Die Ansicht Doerkesplatz: Attraktives Angebot auf
über 200
Quadratmetern. Foto: Inge von den Bruck


Die fünfte Generation, Hendrik Funcke, steht schon in den Startlöchern, Margot Funcke, Karl Funcke und Ehefrau Judith freuen sich auf das anstehende Jubiläum. Foto: Inge von den Bruck

Karl Funcke führt das Geschäft nun in vierter Generation weiter. Ob es die fünfte Generation in dem Familienunternehmen geben wird, entscheidet sich in den nächsten Jahren. Sohn Hendrik beginnt im Herbst ein Studium der Elektrotechnik in Oldenburg. „Ob er allerdings die strukturellen Voraussetzungen in Deutschland antrifft, um einen Handwerksbetrieb langfristig und erfolgreich zu erhalten, wird nicht nur für ihn, sondern für alle Handwerksbetriebe, Mittelständler und somit für die gesamte Gesellschaft von größter Bedeutung sein", so Karl Funcke heute.

Am kommenden Samstag wird das 125-jährige Firmenjubiläum gefeiert. Unter den Gästen haben sich auch zahlreiche ehemalige Auszubildende angemeldet.
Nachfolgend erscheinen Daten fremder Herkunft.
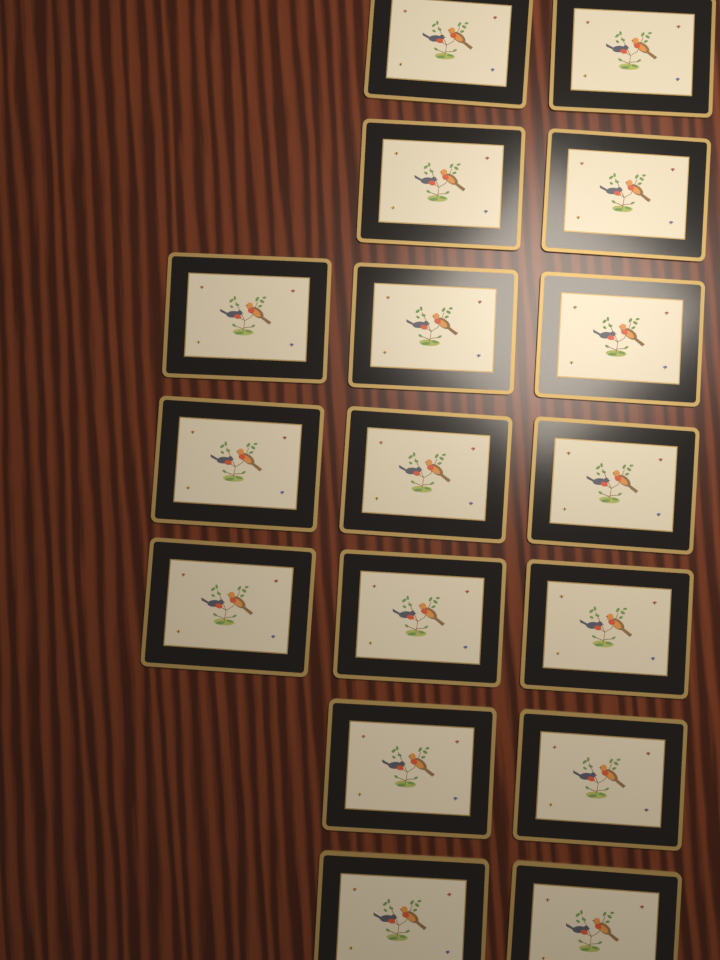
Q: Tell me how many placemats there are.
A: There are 17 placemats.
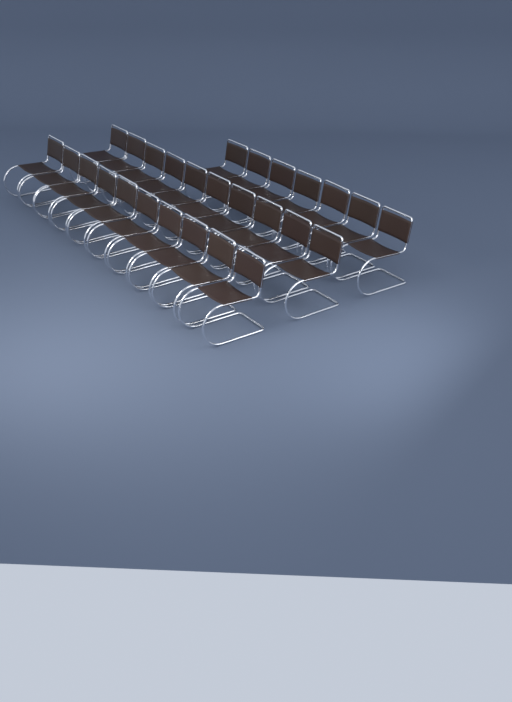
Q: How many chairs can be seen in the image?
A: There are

Karl Funcke bedankt sich vor allen Dingen bei den Kunden und Freunden der Familie für die langjährige Treue und Unterstützung sowie bei den Mitarbeiten der Vergangenheit und der Gegenwart für ihren Einsatz.

„Danke möchte ich auch meinen Vorfahren sagen, für ihre Last und Mühe sowie den Lieferanten und Kollegen für' das faire Miteinander", so Karl Funcke, „Gott schütze das ehrbare Handwerk."